Prime institution money market funds sponsored by bank holding companies (BHCs) are essentially different from similar funds not offered by banks because the banking firms can extend “shadow insurance” to their ailing funds, according to a new paper released Tuesday.
The paper, developed and released by the Federal Deposit Insurance Corp. (FDIC), noted that after September 2008, when industry risk increased as the financial crisis exploded, expense ratios for BHC-sponsored prime institution money market funds (PI-MMFs) were seven basis points higher than those of non-BHC-sponsored MMFs.
“This increase is of similar size to the average deposit insurance premium charged by the FDIC in 2008,” the paper states. “We also show, despite higher expense ratios, the redemptions in BHC-sponsored MMFs were lower in contrast to expectations of prior literature.”
According to the findings of the paper, BHC-sponsored PI-MMFs operated as if they were under a government safety net during the sample period of the study (September 2008). The paper asserts that the BHCs were not “shadow banks,” in the sense that they lacked access to the government safety net.

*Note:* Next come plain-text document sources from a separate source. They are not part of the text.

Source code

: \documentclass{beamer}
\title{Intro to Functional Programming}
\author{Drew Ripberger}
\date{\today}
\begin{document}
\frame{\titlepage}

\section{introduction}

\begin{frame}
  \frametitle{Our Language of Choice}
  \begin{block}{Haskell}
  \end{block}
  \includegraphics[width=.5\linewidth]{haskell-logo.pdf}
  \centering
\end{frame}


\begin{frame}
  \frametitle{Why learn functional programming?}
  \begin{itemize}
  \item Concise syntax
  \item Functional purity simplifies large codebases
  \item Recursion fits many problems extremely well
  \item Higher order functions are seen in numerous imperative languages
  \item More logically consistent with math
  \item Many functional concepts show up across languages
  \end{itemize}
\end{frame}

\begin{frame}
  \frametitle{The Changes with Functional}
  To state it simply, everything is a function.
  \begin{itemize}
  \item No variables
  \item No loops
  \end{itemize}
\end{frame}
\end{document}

“Instead, banks were operating in the shadows and extending a shadow insurance to institutional investors through affiliated money market funds,” the paper states. “In return, the affiliated money market funds charged higher expense ratios.”
The paper notes that, however, the BHCs had no reserve or capital requirements and paid no fees to the federal insurer against the risks they assumed because of their sponsorship of the fund. “Thus, the bank-sponsors benefited from potential government support without bearing any additional costs, leading to regulatory arbitrage,” the paper notes.